Rub and mop adapted from my best brisket customer 

4-12 pound Wild Type Ranch beef brisket

Wild Willy’s Rub (below)

Basic Beer Mop (below)

The night before barbecuing, combine rub ingredients and apply evenly to brisket. Load it on! Make sure you reserve 1 tablespoon of the rub for the beer mop. Place the brisket in a plastic bag and refrigerate overnight.

Brisket is to sit out 45 minutes before smoking. Meanwhile, bring smoker temp to 210-225 degrees.  This can be done on a grill or over wood, so long as heat is indirect, or you will overcook the bottom of your brisket.

Cook brisket 1 to 1 1/2 hours per pound.  Starting about half way through the estimated cooking time, baste liberally with the beer mop, and flip the brisket end-to-end.  Repeat every 1-2 hours thereafter.  Cook to 185-205 degrees, as measured by meat thermometer.  Remove from smoker, double wrap in foil and let rest for 30 minutes in a cooler. 

Slice diagonally across the grain and serve with warm Barbecue Sauce. 
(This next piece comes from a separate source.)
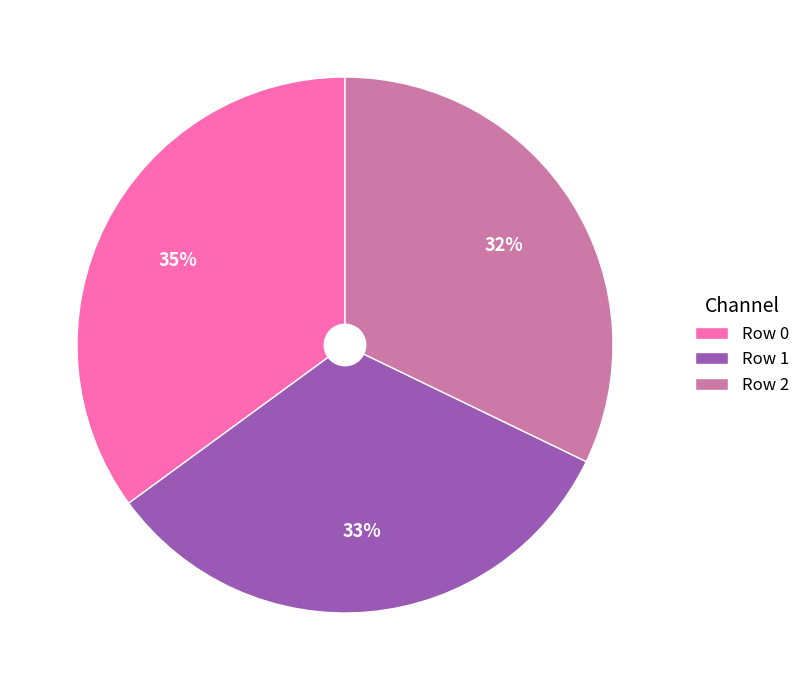

To the nearest percent, what is the combined percentage of Row 2 and Row 0?

67%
Wild Willy's Number One-Derful Rub 

3/4 cup Paprika 
1/4 cup ground black pepper 
1/4 cup salt 
1/4 cup sugar 
2 tablespoons chili powder 
2 tablespoons garlic powder 
2 tablespoons onion powder 
2 tablespoons cayenne 

Combine and use to coat brisket or roasts. 

Basic Beer Mop  

12 ounces beer

½ c. cider vinegar

½ c. water

¼ c. extra virgin olive oil

½ medium onion, chopped 
3 garlic cloves, minced 
1 tablespoon Worcestershire sauce 
1 tablespoon of Wild Willy's Number One-Derful Rub

Combine ingredients and warm over low heat.